= Culturalima =

Culturalima, also known as Network of Cultures of Lima or Network of Cultural Centres of Lima, was a geolocated cultural information system authored by architect Alvaro Pastor in 2012 for La Casa Ida Cultural Association in Lima.

== History ==
Culturalima became operational in June 2013 and remained active until June 2017 bringing together 143 institutional partners. Its objective was to identify and promote Lima's cultural assets and resources by offering an online platform that combined user collaboration and automatic selection of relevant social network information.

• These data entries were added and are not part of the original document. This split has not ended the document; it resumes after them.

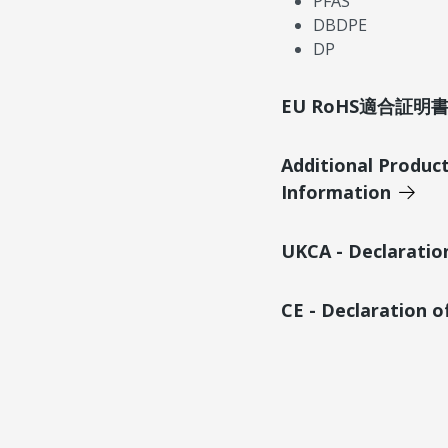
PFAS
DBDPE
DP
EU RoHS適合証
Additional Produc
Information
UKCA - Declaratio
CE - Declaration 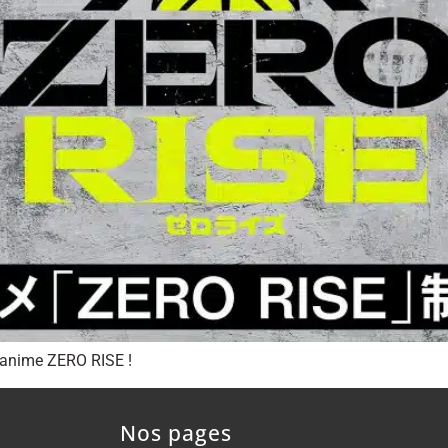
’anime ZERO RISE !
Nos pages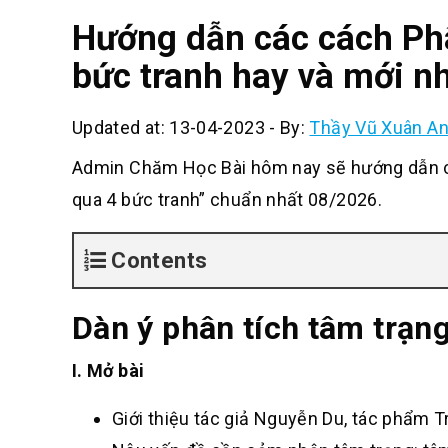
Hướng dẫn các cách Phâ
bức tranh hay và mới n
Updated at: 13-04-2023
-
By:
Thầy Vũ Xuân A
Admin Chăm Học Bài hôm nay sẽ hướng dẫn cá
qua 4 bức tranh” chuẩn nhất 08/2026.
Contents
Dàn ý phân tích tâm trạn
I. Mở bài
Giới thiệu tác giả Nguyễn Du, tác phẩm T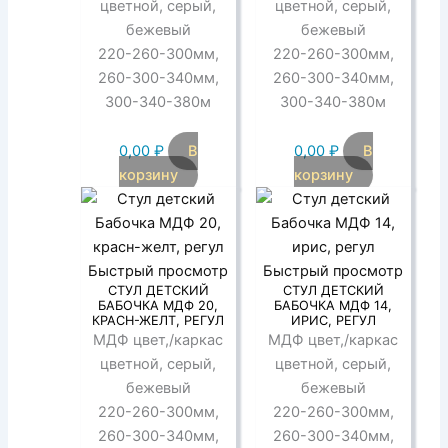
цветной, серый,
цветной, серый,
бежевый
бежевый
220-260-300мм,
220-260-300мм,
260-300-340мм,
260-300-340мм,
300-340-380м
300-340-380м
0,00
₽
В
0,00
₽
В
корзину
корзину
Быстрый просмотр
Быстрый просмотр
СТУЛ ДЕТСКИЙ
СТУЛ ДЕТСКИЙ
БАБОЧКА МДФ 20,
БАБОЧКА МДФ 14,
КРАСН-ЖЕЛТ, РЕГУЛ
ИРИС, РЕГУЛ
МДФ цвет,/каркас
МДФ цвет,/каркас
цветной, серый,
цветной, серый,
бежевый
бежевый
220-260-300мм,
220-260-300мм,
260-300-340мм,
260-300-340мм,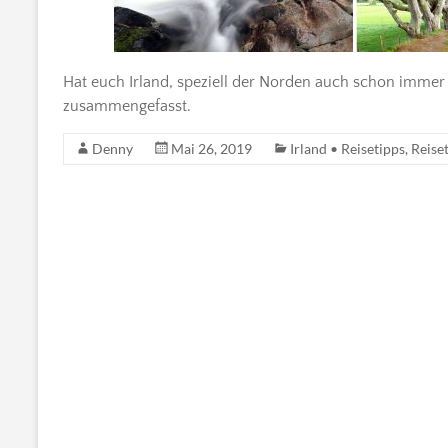
Hat euch Irland, speziell der Norden auch schon immer m
zusammengefasst.
Denny
Mai 26, 2019
Irland • Reisetipps
,
Reise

Another contribution of Culturalima was the notion of Cultural Ecosystem to acknowledge the relations between the material and non-material cultural elements and practices that assemble in a geographical region and extended this metaphor to include the cultural dynamics of cyberspace.

Culturalima's theoretical and technological framework along with its partial results were presented at the XIV Digital Cities Forum in April 2013 in Quito at V Iberoamerican Culture Congress in November 2013 in Zaragoza, and at the OAS HASTAC Humanities, Arts, Sciences and Technology Alliance and Collaboratory in April 2014 in Lima.
Since 2015 part of Culturalima project was adopted by the Ministry of Culture (Peru) under the name Infoartes. With a nationwide reach, the number of its affiliates has increased to 215.